# Home page surveys



## kenp (Sep 8, 2006)

The current home page survey asks "Where are you touring this year?" but you can only name one country. Not being able to record all the ones we visit must skew the results so as to be meaningless.

On our trip in May we stayed in France, Switzerland, Austria & Italy but they can't all be listed. Similarly later this year we will tour in France, Spain and possibly Portugal. 

The survey asking where you store you MH also annoys me as it does not have the obvious choice of "In my garage"

Feel better now.

Kenp


----------



## Glandwr (Jun 12, 2006)

I never do surveys. A guaranteed way of getting junk in your letter box/inbox/answer machine. Consequently they don’t annoy me either  

Dick


----------



## nukeadmin (Oct 10, 2003)

Blimey haven't changed that in donkeys years !

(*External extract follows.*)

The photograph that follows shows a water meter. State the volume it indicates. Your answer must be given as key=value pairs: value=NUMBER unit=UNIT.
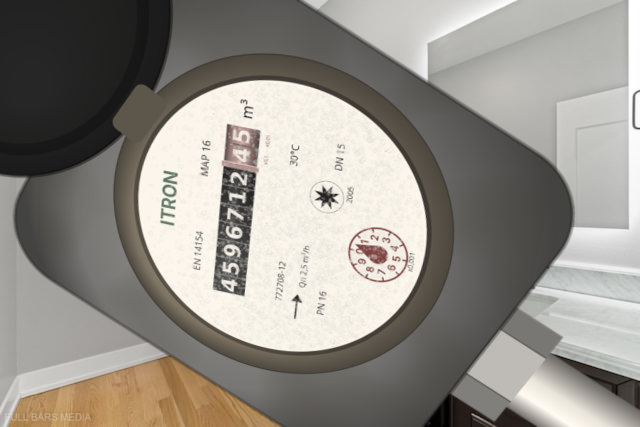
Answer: value=4596712.450 unit=m³
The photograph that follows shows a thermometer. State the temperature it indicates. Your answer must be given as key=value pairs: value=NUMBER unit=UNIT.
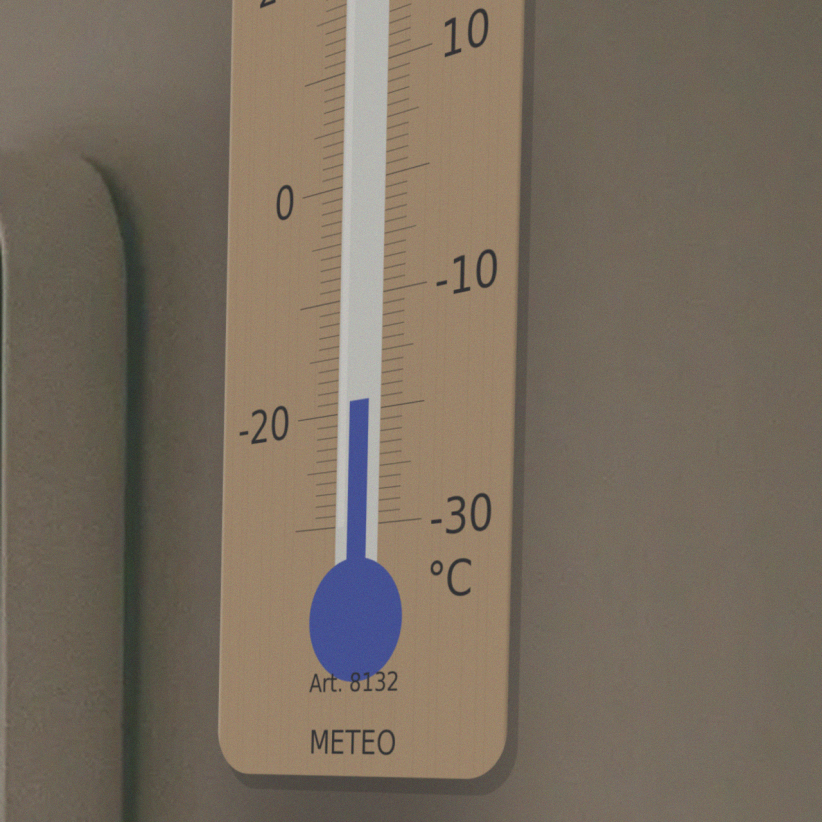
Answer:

Anyone got any ideas for a new survey ?


----------



## cabby (May 14, 2005)

why do we need one at all, or does this subsidies the forum.

cabby


----------



## nukeadmin (Oct 10, 2003)

how would it subsidy the forum lol ?
It's just a simply poll for members interest, unless you want to pay me to submit a choice


----------



## nukeadmin (Oct 10, 2003)

the survey has been changed 

I have also removed the Google ads on the front page to speed things up somewhat

And finally going to move the justgiving applet to a dedicated charity page as it also really slows down the front page

Got one other big change I am doing which hopefully can launch later tonight


----------